Politicians, journalists and members of the public have joined together in mourning after news of the death of Shifa Gardi, the Iraqi Kurdish TV journalist killed in a roadside bomb blast while covering clashes between Iraqi forces and ISIL in Mosul.
Rudaw, Gardi's employer, on Sunday posted images showing the 30-year-old journalist's burial place in Erbil, praising her as someone "who cracked the glass ceiling" with her coverage of the operation against the Islamic State of Iraq and the Levant (ISIL).
The hashtag #ShifaGardi also trended on social media, with many paying tributes, expressing condolences and sharing photos of Rudaw's presenter and chief of output.
In a social media post, Kurdish Deputy Prime Minister Qubad Talabani called her death "tragic".
"She joins a list of irreplaceable people lost in this war," Talabani said.
Inside the Erbil-based headquarters of Rudaw, a media group in Iraq's autonomous Kurdistan region, photos and bouquet of flowers were placed at Gardi's empty desk.
"Shifa was not only a smart journalist, but also a very serious and loyal person," Ako Mohammed, executive director of Rudaw, was quoted as telling a crowd who had gathered to pay respect to her body outside the network's offices on Saturday.
Danger for journalists
The New York-based Committee to Protect Journalists (CPJ) said Gardi's death "underscores the continuing risk the journalists in Iraq face while doing their jobs".
Robert Mahoney, the CPJ deputy executive director, said journalists covering the conflict in Iraq "have shown remarkable bravery and commitment to their work, and all sides in the conflict should honour that commitment by ensuring that they can do their jobs safely".

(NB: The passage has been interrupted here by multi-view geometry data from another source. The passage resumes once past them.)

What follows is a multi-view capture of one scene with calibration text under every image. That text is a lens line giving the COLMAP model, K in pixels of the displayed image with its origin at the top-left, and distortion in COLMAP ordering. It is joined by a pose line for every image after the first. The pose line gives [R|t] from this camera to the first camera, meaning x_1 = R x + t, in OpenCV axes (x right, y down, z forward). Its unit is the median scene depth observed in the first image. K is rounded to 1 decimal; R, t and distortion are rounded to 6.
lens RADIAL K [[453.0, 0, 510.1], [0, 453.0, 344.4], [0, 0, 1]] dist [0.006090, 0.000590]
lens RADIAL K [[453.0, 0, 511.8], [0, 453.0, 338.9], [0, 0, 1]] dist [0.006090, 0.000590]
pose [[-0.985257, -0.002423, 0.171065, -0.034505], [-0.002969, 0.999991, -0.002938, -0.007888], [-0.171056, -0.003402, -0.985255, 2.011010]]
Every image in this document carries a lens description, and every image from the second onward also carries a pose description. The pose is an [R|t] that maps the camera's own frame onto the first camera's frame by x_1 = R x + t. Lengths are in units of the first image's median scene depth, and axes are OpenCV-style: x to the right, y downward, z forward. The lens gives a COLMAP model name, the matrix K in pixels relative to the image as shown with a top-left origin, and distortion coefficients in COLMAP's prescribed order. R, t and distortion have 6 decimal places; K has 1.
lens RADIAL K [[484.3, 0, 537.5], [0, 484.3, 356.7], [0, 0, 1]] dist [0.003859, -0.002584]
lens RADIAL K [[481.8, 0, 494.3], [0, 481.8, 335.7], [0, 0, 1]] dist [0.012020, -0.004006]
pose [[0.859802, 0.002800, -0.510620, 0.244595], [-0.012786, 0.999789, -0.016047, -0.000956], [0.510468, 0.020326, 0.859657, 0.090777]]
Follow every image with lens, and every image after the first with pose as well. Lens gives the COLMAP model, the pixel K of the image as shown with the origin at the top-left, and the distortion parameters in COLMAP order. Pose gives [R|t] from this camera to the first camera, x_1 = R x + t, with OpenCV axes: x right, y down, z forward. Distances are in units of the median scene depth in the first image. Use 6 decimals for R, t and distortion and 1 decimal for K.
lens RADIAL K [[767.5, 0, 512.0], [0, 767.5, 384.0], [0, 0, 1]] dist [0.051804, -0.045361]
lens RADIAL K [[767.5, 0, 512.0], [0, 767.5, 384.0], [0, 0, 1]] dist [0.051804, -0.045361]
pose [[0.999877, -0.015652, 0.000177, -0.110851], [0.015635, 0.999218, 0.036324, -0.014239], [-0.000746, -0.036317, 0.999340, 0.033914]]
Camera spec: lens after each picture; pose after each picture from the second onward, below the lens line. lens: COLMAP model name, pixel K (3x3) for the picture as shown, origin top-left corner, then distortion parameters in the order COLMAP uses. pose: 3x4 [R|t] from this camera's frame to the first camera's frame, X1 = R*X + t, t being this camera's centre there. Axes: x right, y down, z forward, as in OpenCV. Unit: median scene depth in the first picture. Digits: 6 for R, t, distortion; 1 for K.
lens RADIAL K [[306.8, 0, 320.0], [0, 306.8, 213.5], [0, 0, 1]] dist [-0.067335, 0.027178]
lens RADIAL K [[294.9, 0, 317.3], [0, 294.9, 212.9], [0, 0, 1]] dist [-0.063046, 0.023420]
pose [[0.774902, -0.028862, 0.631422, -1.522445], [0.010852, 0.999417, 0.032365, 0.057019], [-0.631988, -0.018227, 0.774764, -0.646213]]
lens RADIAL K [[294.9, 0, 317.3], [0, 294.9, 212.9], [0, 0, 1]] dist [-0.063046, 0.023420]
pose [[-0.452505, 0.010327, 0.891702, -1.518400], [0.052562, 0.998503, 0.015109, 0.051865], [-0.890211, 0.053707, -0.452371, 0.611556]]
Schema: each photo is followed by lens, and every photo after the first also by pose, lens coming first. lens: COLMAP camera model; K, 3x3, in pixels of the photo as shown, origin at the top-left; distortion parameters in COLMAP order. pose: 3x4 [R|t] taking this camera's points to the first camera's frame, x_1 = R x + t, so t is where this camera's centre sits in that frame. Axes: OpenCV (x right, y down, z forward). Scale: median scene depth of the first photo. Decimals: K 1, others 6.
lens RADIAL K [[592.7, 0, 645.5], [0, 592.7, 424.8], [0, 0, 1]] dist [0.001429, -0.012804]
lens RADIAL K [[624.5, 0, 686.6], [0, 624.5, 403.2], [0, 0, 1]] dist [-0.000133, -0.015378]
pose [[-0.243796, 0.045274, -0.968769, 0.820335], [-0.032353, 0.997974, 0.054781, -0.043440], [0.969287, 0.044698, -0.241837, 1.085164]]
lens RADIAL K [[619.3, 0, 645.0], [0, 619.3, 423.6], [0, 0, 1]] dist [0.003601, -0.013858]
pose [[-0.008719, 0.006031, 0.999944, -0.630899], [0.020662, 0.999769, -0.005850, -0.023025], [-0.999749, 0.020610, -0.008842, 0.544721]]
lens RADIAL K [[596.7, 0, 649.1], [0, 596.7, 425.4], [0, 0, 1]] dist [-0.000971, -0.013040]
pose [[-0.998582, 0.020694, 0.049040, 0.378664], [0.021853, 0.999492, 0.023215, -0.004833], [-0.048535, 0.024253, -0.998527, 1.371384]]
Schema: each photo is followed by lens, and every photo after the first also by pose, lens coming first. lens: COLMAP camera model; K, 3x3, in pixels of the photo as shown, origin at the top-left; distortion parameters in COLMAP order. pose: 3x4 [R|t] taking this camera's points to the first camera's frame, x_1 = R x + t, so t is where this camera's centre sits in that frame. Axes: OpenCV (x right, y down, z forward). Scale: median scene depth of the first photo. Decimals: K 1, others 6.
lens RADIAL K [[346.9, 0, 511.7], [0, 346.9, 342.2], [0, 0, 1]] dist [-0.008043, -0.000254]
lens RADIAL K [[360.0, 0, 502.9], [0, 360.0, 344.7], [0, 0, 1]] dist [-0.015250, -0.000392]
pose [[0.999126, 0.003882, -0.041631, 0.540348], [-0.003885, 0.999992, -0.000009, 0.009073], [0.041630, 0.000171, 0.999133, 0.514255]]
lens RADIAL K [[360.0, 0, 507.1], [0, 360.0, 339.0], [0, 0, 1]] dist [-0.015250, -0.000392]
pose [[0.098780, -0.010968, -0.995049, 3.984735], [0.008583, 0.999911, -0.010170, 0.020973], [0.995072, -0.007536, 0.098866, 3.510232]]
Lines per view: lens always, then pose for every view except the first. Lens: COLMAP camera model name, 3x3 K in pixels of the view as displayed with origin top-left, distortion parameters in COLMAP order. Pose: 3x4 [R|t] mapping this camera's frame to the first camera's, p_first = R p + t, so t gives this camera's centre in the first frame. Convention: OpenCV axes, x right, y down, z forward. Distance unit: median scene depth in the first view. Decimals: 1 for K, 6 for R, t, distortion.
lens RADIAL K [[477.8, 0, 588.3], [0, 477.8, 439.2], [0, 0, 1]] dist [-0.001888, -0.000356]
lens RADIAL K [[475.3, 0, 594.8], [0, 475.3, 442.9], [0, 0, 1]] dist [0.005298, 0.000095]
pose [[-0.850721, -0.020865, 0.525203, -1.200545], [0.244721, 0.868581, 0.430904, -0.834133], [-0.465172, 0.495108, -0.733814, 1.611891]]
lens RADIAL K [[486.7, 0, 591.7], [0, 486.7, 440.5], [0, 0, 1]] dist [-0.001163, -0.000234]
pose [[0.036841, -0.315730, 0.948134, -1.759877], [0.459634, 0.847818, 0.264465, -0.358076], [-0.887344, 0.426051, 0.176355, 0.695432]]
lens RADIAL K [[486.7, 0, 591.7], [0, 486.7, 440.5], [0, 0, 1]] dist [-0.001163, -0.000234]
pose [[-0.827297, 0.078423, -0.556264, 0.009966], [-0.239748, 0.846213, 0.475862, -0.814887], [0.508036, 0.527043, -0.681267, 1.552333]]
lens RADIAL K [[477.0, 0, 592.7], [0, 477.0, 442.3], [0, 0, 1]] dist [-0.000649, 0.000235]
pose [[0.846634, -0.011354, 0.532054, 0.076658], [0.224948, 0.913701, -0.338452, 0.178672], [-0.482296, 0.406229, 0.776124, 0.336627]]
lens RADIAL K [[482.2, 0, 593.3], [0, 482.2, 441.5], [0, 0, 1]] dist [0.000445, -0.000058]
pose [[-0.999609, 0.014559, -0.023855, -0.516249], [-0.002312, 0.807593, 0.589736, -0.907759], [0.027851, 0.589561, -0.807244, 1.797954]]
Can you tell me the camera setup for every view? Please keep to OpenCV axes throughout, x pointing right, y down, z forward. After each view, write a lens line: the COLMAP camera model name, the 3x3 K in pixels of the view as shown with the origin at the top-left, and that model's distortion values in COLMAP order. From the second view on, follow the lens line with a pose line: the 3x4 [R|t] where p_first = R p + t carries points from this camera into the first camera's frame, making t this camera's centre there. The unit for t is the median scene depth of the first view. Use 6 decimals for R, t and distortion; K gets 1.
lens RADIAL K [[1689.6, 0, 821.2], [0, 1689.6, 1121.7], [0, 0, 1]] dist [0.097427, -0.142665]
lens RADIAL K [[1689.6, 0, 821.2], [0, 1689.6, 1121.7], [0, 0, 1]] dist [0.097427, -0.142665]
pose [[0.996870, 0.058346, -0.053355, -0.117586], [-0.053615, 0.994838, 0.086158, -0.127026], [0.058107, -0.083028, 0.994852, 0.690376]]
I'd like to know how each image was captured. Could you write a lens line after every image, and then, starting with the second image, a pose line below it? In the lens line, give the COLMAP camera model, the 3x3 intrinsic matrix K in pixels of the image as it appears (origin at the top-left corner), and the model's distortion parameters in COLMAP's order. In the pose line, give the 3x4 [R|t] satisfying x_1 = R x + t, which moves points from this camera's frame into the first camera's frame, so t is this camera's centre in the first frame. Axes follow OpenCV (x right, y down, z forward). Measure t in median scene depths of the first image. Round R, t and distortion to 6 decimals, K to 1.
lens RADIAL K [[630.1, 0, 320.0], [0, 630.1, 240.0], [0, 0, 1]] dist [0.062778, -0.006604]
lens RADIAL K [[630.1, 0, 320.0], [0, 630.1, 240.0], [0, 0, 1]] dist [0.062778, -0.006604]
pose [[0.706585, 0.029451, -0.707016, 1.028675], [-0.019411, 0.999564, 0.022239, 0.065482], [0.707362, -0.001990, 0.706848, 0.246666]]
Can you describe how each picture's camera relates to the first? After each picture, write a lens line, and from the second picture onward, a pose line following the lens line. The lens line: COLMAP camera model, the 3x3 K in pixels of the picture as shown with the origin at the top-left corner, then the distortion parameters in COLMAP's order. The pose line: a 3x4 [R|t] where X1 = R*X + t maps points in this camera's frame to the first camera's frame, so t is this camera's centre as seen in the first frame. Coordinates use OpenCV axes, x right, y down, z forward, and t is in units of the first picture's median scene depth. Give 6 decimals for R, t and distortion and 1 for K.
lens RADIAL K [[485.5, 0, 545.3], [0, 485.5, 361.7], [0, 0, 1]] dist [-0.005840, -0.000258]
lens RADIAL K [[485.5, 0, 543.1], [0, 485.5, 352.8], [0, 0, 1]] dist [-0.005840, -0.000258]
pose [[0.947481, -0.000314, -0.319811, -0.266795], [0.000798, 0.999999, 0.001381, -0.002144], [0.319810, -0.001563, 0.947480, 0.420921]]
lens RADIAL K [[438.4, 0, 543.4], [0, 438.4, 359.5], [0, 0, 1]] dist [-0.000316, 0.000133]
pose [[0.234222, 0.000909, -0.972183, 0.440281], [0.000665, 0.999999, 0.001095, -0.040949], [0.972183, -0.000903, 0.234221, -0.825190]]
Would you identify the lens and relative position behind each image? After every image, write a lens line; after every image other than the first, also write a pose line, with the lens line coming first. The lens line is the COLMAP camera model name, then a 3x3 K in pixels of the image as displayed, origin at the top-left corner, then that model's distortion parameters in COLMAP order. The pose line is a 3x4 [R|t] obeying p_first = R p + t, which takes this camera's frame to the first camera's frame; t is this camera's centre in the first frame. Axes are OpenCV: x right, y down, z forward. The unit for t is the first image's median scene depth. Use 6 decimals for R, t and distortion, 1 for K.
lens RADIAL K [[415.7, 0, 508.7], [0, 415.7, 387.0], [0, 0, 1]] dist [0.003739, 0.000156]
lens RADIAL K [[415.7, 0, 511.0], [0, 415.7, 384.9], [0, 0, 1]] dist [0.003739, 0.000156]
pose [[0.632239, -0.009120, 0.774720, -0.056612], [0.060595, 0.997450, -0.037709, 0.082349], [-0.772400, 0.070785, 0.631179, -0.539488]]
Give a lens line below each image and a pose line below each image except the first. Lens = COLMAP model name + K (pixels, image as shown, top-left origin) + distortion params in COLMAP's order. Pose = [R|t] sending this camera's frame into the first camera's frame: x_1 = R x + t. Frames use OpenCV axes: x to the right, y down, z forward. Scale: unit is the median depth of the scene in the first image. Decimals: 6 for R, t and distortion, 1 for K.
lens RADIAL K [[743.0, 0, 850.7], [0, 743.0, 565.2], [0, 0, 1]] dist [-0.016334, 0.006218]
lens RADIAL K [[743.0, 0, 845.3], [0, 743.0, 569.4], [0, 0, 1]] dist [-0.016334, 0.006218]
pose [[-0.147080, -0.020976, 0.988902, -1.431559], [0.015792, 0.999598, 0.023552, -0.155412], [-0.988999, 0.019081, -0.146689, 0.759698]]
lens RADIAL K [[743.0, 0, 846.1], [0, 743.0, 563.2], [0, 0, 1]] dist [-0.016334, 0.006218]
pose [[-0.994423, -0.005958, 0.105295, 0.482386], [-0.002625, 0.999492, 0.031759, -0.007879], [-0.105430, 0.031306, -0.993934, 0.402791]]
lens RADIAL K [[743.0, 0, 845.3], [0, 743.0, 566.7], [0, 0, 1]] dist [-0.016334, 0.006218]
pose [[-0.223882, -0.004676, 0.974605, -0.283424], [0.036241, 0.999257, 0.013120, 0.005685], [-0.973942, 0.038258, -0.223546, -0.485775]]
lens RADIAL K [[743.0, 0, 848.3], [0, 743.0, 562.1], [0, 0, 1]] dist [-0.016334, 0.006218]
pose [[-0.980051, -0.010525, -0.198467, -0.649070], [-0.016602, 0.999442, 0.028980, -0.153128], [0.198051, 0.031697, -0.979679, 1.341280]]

Namo Abdulla, Washington bureau chief of Rudaw, wrote on social media that the slain journalist was a "great friend and colleague".
Other journalists also posted similar tributes.
Gardi's cameraman, Younis Mustafa, was also wounded in Saturday's blast.
Gardi was presenting a daily special programme on the Mosul offensive.
On February 21, while covering the operation, Gardi saved a wounded rabbit in the village of Albu Saif, Rudaw said, citing the moment she returned to the newsroom with the animal in her arms.
The military operation to retake Iraq's second-largest city from ISIL was launched in October last year, and in January its eastern half was declared "fully liberated".
Mosul is ISIL's last major urban stronghold in Iraq, but the battle to retake its western half is expected to be the most challenging yet, since the streets are older, narrower and it is densely populated with an estimated 750,000 civilians trapped in the area.